What Does It All Mean?

With all these changes, there are a few takeaways that are abundantly obvious.

The first is that there is a massive shift underway in the recruitment industry and we are in the middle of it. While Indeed looks strong now, the end of Monster and potentially CareerBuilder can reshape how employers want to advertise their job openings. There is conversation that all employers need to do now is post a job on their website and let their employer brand speak for itself. This is a fundamental mistake and misunderstanding of how to efficiently receive qualified applicants. Targeted reach, backboned through programmatic technology, has to be the future for employers. Otherwise, they will be wasting potentially millions in hiring the wrong people and the associated costs that go along with that.

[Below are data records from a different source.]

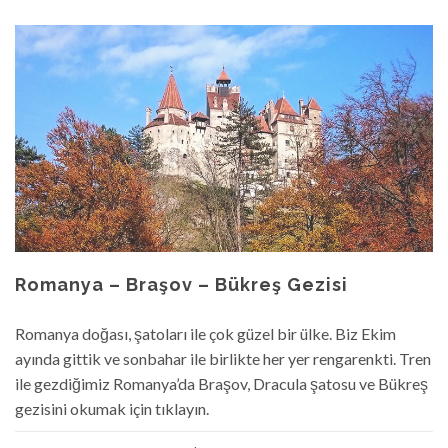
Romanya – Braşov – Bükreş Gezisi
Romanya doğası, şatoları ile çok güzel bir ülke. Biz Ekim
ayında gittik ve sonbahar ile birlikte her yer rengarenkti. Tren
ile gezdiğimiz Romanya’da Braşov, Dracula şatosu ve Bükreş
gezisini okumak için tıklayın.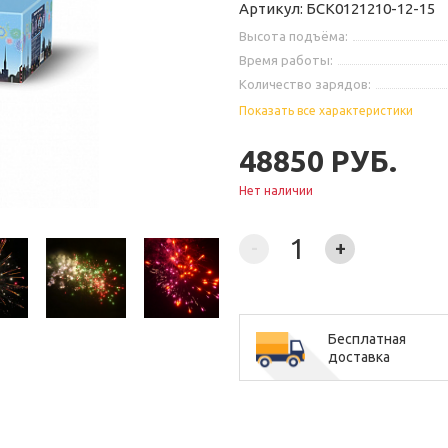
Артикул: БСК0121210-12-15
Высота подъёма:
Время работы:
Количество зарядов:
Калибр:
1";
Показать все характеристики
48850 РУБ.
Нет наличии
-
+
Бесплатная
доставка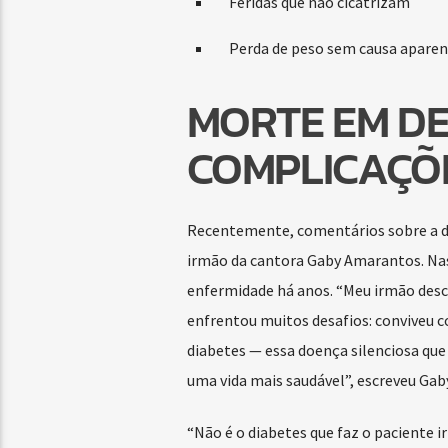
Feridas que não cicatrizam
Perda de peso sem causa aparen
MORTE EM D
COMPLICAÇÕ
Recentemente, comentários sobre a do
irmão da cantora Gaby Amarantos. Nas 
enfermidade há anos. “Meu irmão desca
enfrentou muitos desafios: conviveu 
diabetes — essa doença silenciosa que 
uma vida mais saudável”, escreveu Gaby
“Não é o diabetes que faz o paciente i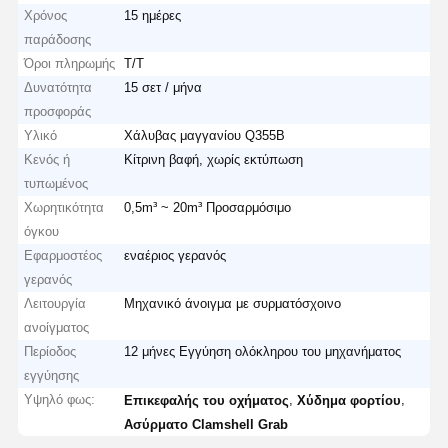
Χρόνος
15 ημέρες
παράδοσης
Όροι πληρωμής
T/T
Δυνατότητα
15 σετ / μήνα
προσφοράς
Υλικό
Χάλυβας μαγγανίου Q355B
Κενός ή
Κίτρινη βαφή, χωρίς εκτύπωση
τυπωμένος
Χωρητικότητα
0,5m³ ~ 20m³ Προσαρμόσιμο
όγκου
Εφαρμοστέος
εναέριος γερανός
γερανός
Λειτουργία
Μηχανικό άνοιγμα με συρματόσχοινο
ανοίγματος
Περίοδος
12 μήνες Εγγύηση ολόκληρου του μηχανήματος
εγγύησης
Υψηλό φως:
,
,
Επικεφαλής του οχήματος
Χύδημα φορτίου
Ασύρματο Clamshell Grab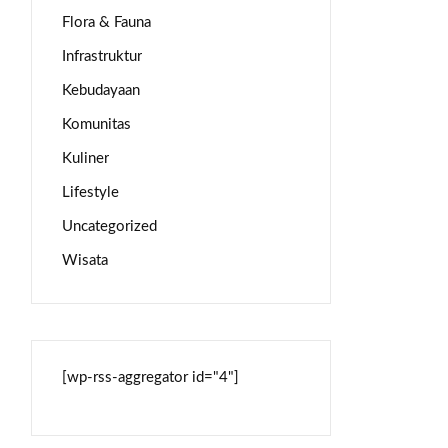
Flora & Fauna
Infrastruktur
Kebudayaan
Komunitas
Kuliner
Lifestyle
Uncategorized
Wisata
[wp-rss-aggregator id="4"]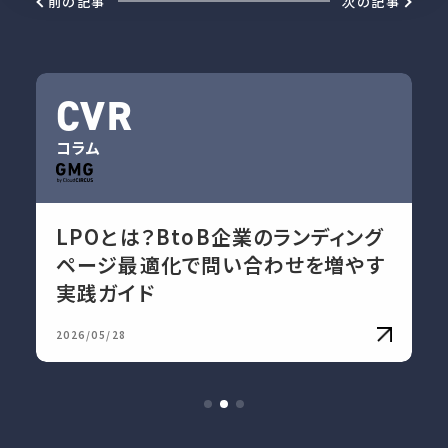
前の記事
次の記事
CVR
コラム
LPOとは？BtoB企業のランディング
ページ最適化で問い合わせを増やす
実践ガイド
2026/05/28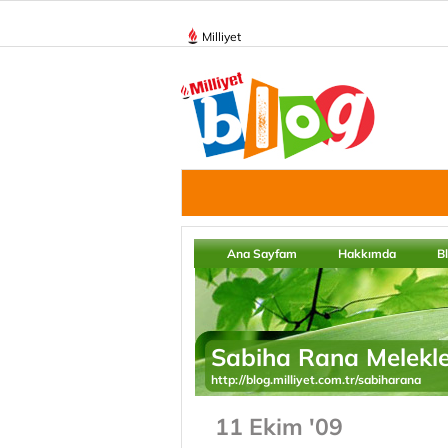
Milliyet
Ana Sayfam
Hakkımda
B
Sabiha Rana Melekle
http://blog.milliyet.com.tr/sabiharana
11 Ekim '09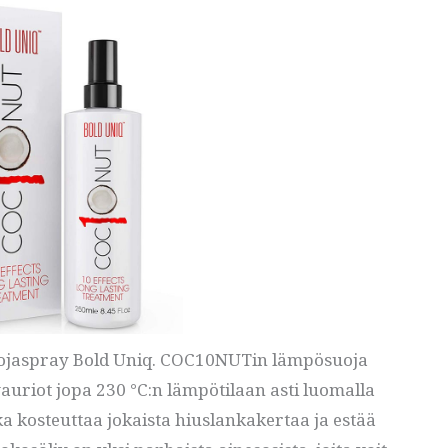
jaspray Bold Uniq. COC10NUTin lämpösuoja
riot jopa 230 °C:n lämpötilaan asti luomalla
a kosteuttaa jokaista hiuslankakertaa ja estää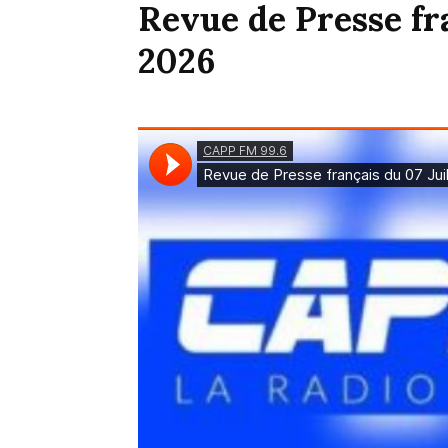
Revue de Presse fra
2026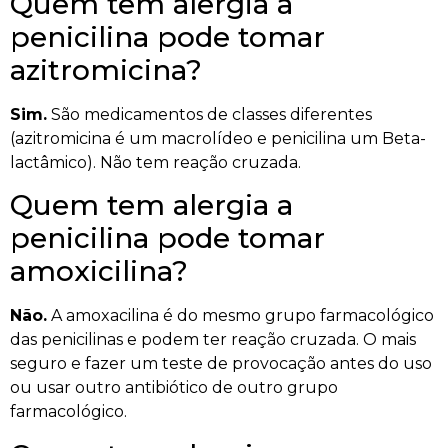
Quem tem alergia a
penicilina pode tomar
azitromicina?
Sim.
São medicamentos de classes diferentes
(azitromicina é um macrolídeo e penicilina um Beta-
lactâmico). Não tem reação cruzada.
Quem tem alergia a
penicilina pode tomar
amoxicilina?
Não.
A amoxacilina é do mesmo grupo farmacológico
das penicilinas e podem ter reação cruzada. O mais
seguro e fazer um teste de provocação antes do uso
ou usar outro antibiótico de outro grupo
farmacológico.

The second takeaway is what I just referenced. No matter how the leaves fall, the impact of ‘the internet as the job board’ is here. Specifically, companies embracing programmatic recruitment are poised to reap the benefits of this brave, new world. Companies that are slow to react and embrace technology are only hurting their bottom line – both revenue and so called people analytics. This is why major publishers like the New York Times, The Chicago Tribune, The LA Times, and others have all recently embraced programmatic recruitment advertising.

So it seems like this Summer has set the table. It is likely that the real impact of these actions will be felt more next year than this year. Acquisitions take time, as does the sale of a company. But for media companies embracing the shift to technology in recruitment and/or recruitment advertising like tronc, the impact is immediate. Recruitment revenue is projected to increase significantly. With the holidays around the corner (I’ve already been to two Halloween stores!), the holiday hiring bump might influence what happens with all these companies. If employers can waste less time reviewing underqualified applicants and utilize time better focusing on qualified applicants, they will continue returning to job board advertising. The best way for this to happen has to be programmatic recruitment. If you are not embracing technology in recruitment, then you might soon find yourself the last resident of an abandoned ghost town.